- Works for any number of processes.
- Distribute data evenly to all processes.
- Computing gradients and losses in parallel.
- Log the experiment results
YOU NEED TO PREPARE THE FILE nytaxi2022.csv ON YOUR OWN.
Move it to the project folder so that the scripts can read it.
Clone this repo, install the packages, and run the following command on the local computer:
conda create -n mpipy_mpich -c conda-forge python=3.11 mpich mpi4py numpy pandas scikit-learn matplotlib
conda activate mpipy_mpich
Use the following command to run experiment with the interested hyperparameters.

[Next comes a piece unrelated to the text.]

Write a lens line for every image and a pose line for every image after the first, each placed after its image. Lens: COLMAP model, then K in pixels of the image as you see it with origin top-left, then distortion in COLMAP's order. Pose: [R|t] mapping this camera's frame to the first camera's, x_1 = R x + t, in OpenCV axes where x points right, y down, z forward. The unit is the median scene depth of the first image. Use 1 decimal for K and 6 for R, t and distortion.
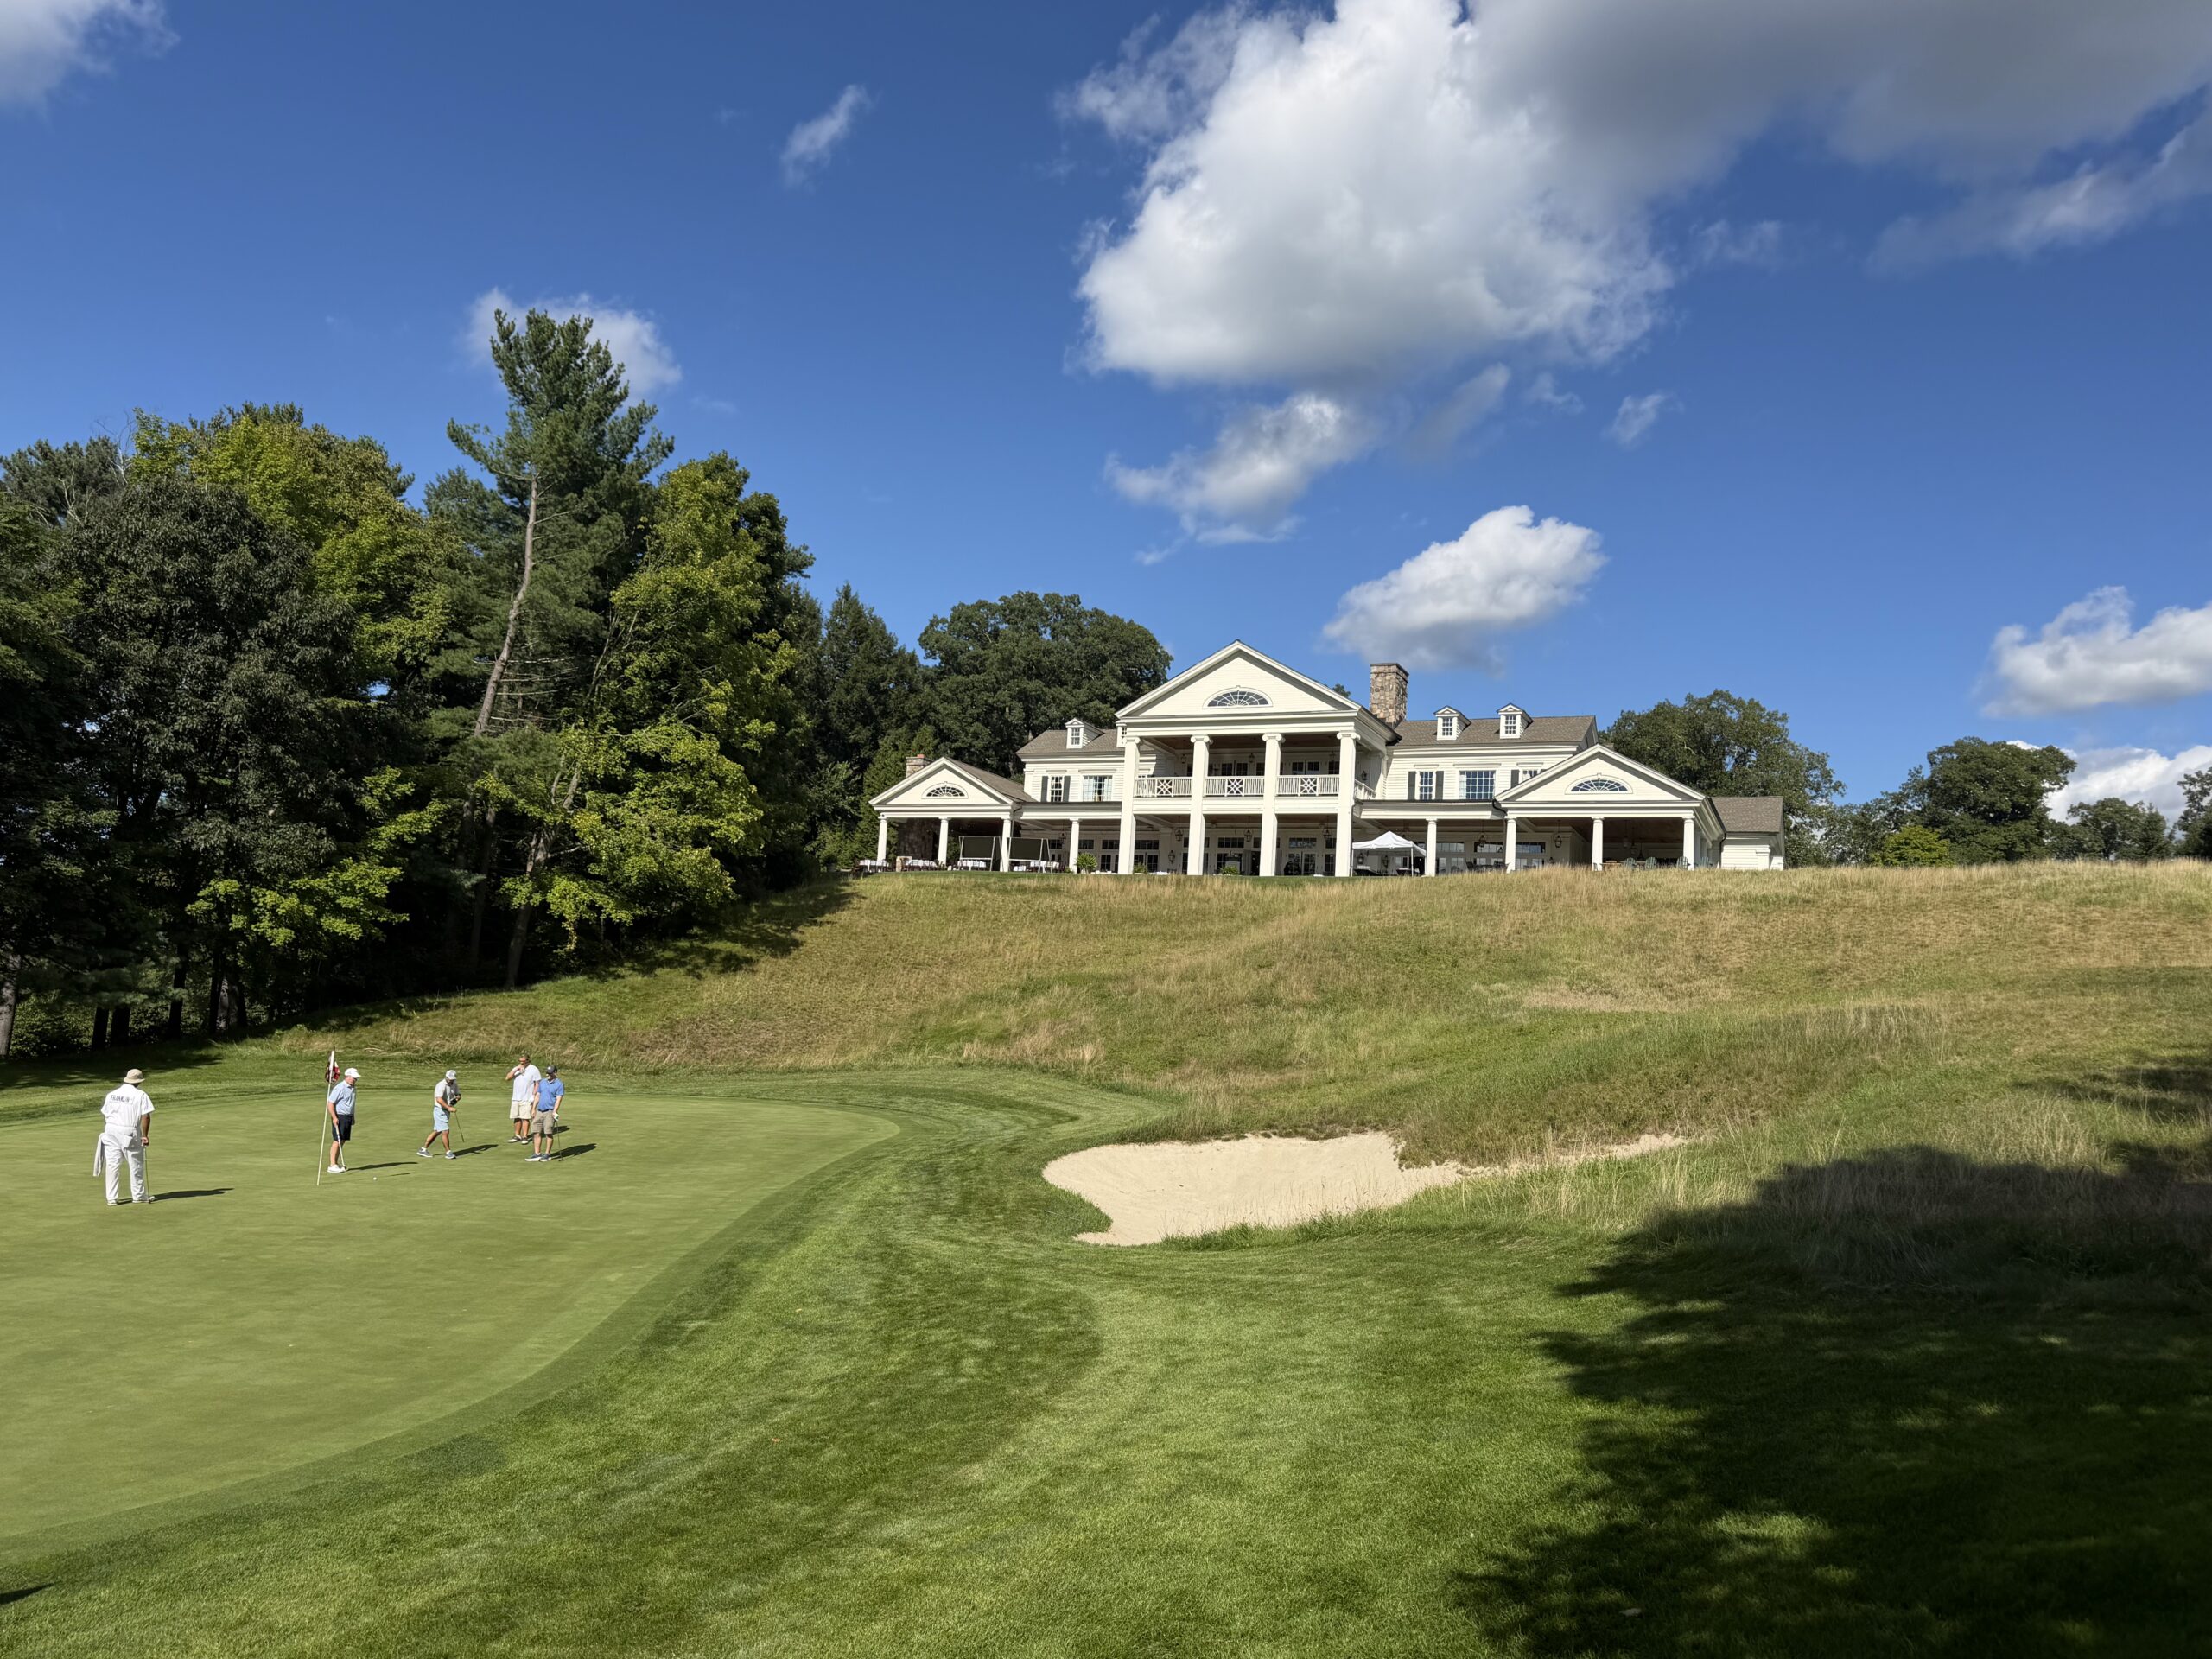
lens RADIAL K [[1582.0, 0, 1116.0], [0, 1582.0, 820.6], [0, 0, 1]] dist [0.008300, -0.011760]
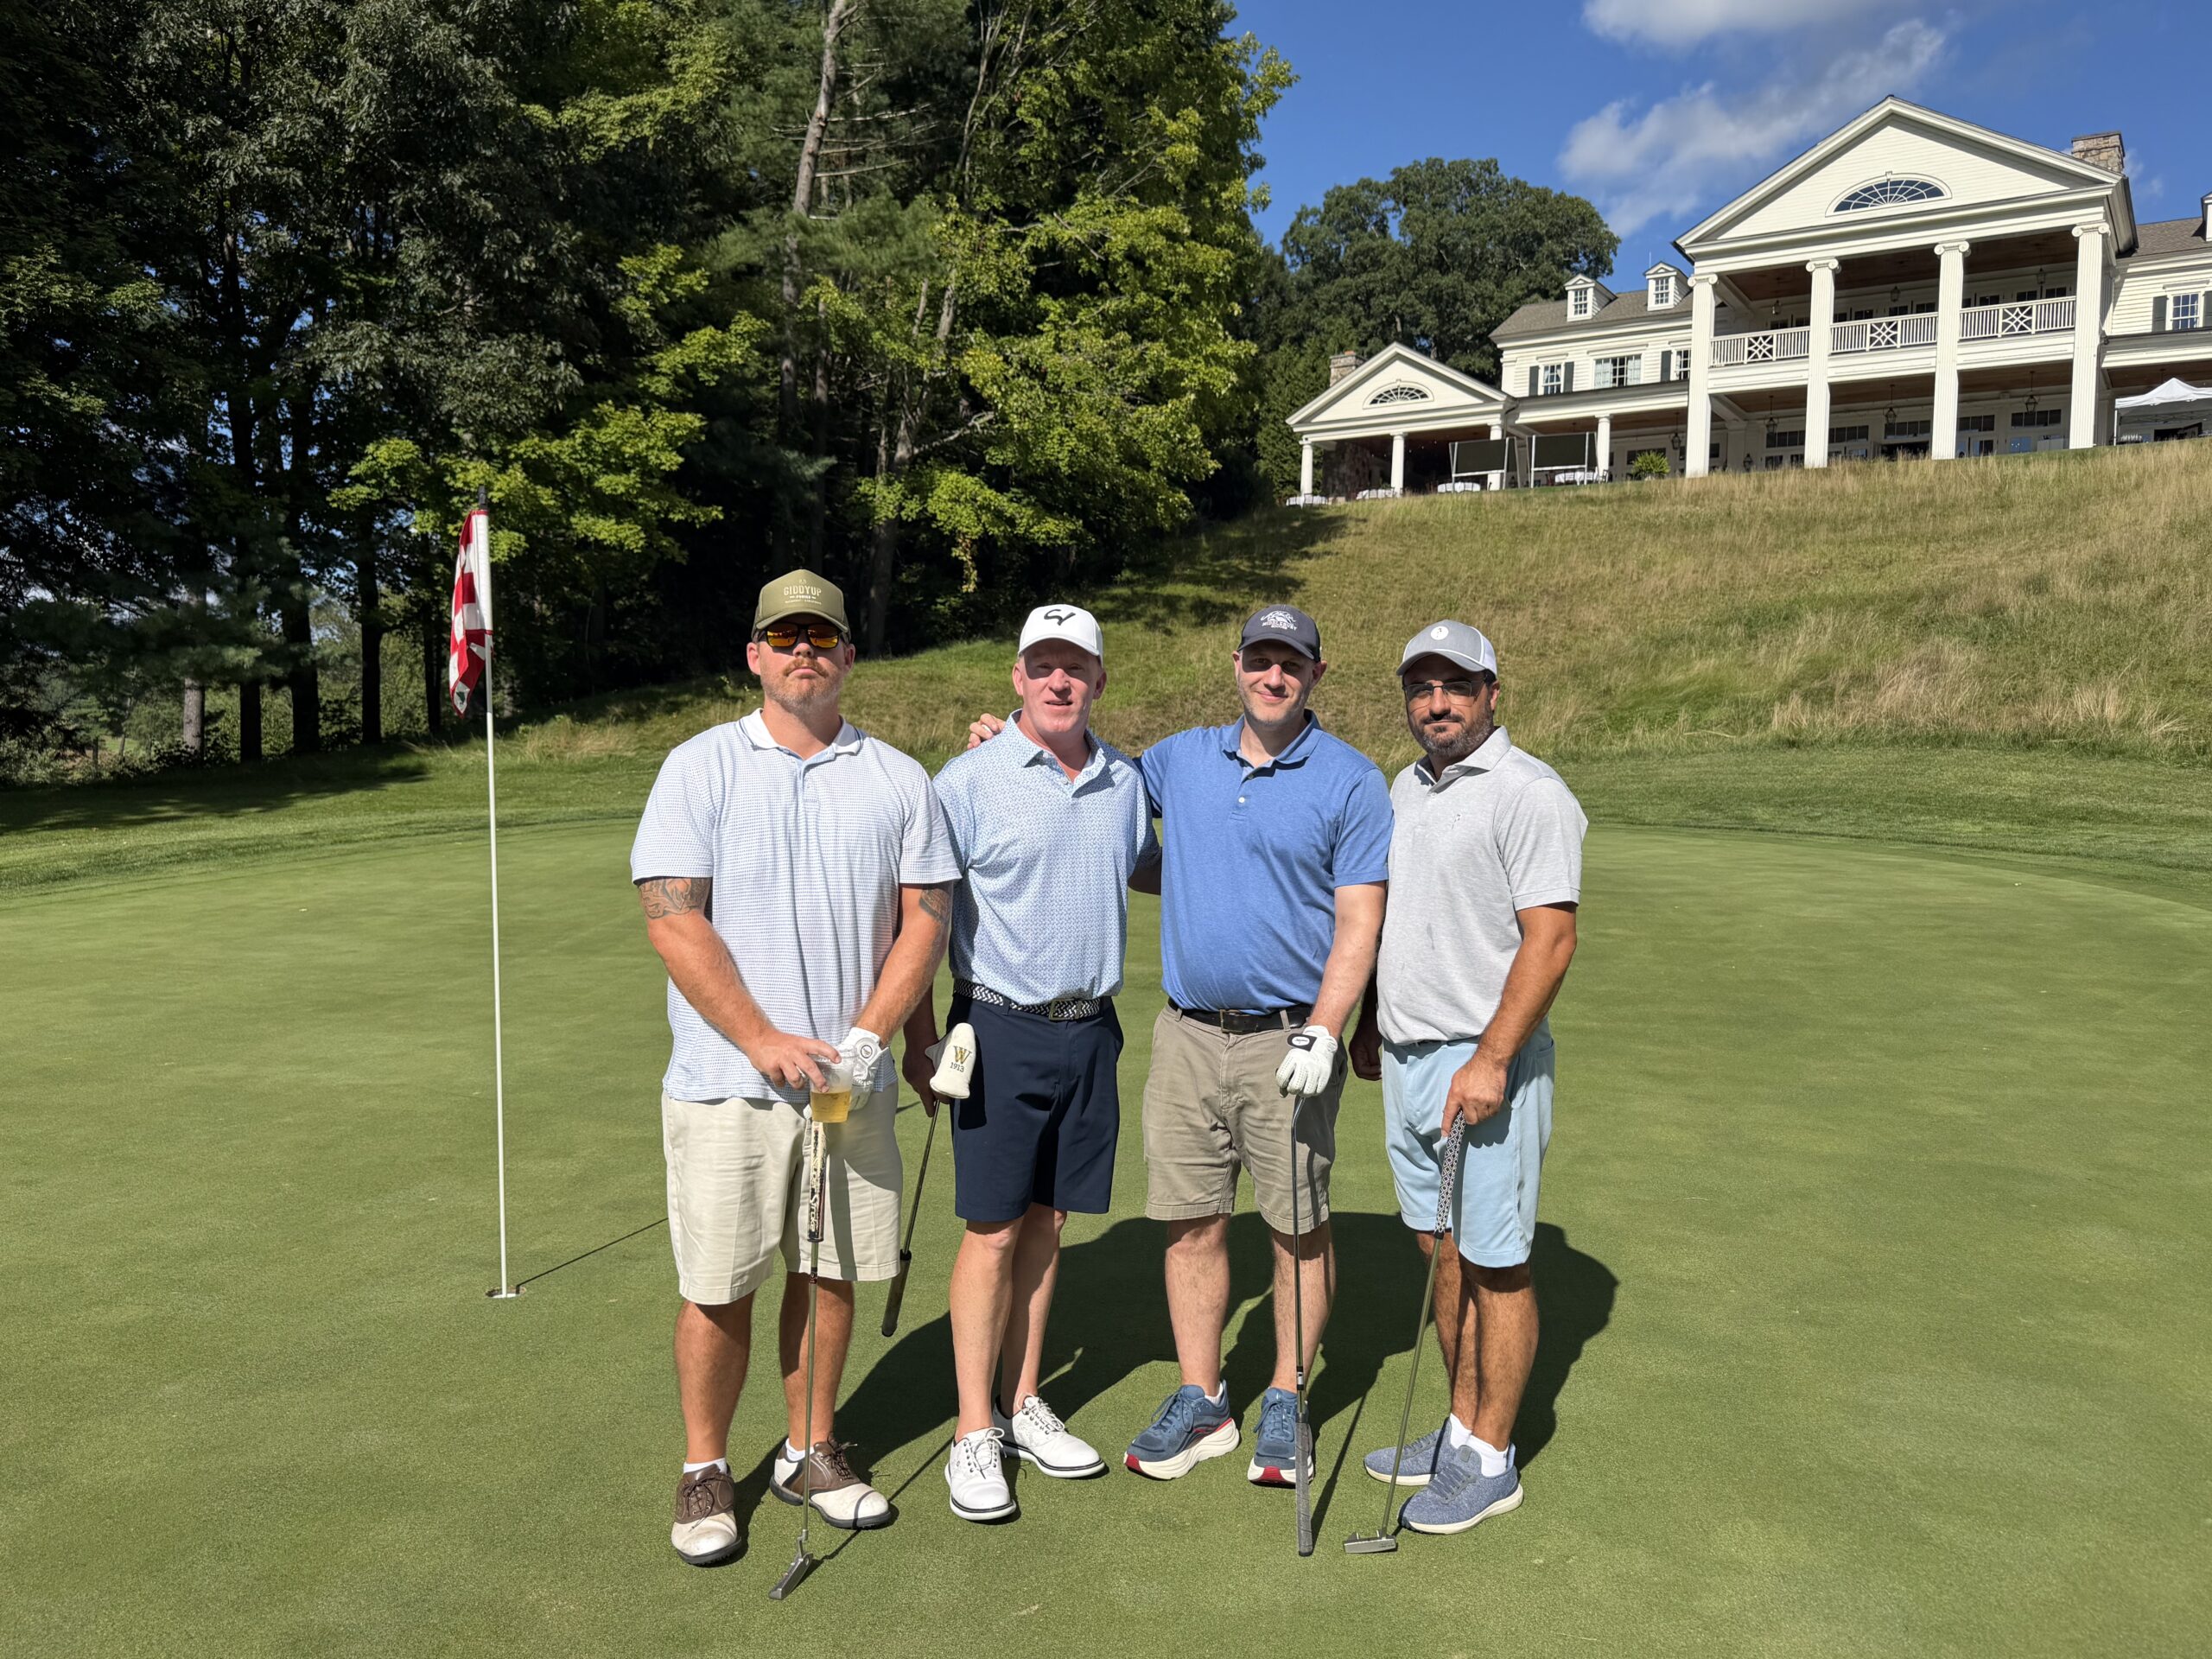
lens RADIAL K [[1663.7, 0, 1098.0], [0, 1663.7, 832.6], [0, 0, 1]] dist [-0.004868, -0.010637]
pose [[0.982322, -0.026863, -0.185263, -0.173726], [0.059007, 0.983633, 0.170250, 0.064183], [0.177657, -0.178173, 0.967829, 0.361058]]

mpiexec -np {NUMBER OF PROCESSES} python -u -m experiments "{LIST OF ACT FUNC NAME}" "{LIST OF BATCH SIZE}" {NUMBER OF PROCESSES} {READ IN DATA CHUNK SIZE}
mpiexec -np 1 python -u -m experiments "['relu']" "[1440]" 1 40000
mpiexec -np 2 python -u -m experiments "['relu']" "[1440]" 2 40000
mpiexec -np 1 python -u -m experiments "['relu','sigmoid','tanh']" "[480, 960, 1440, 1920, 2400]" 1 400000
mpiexec -np 2 python -u -m experiments "['relu','sigmoid','tanh']" "[480, 960, 1440, 1920, 2400]" 2 400000
mpiexec -np 3 python -u -m experiments "['relu','sigmoid','tanh']" "[480, 960, 1440, 1920, 2400]" 3 400000
- Use MPICH
- Use Python 3.11
- Training and evaluation are carried out on a laptop equipped with an Apple M4 Pro processor and 24 GB of memory.
- GPT interactions for MPI development are all labeled, search for 'GPT' to see the part where we get helps.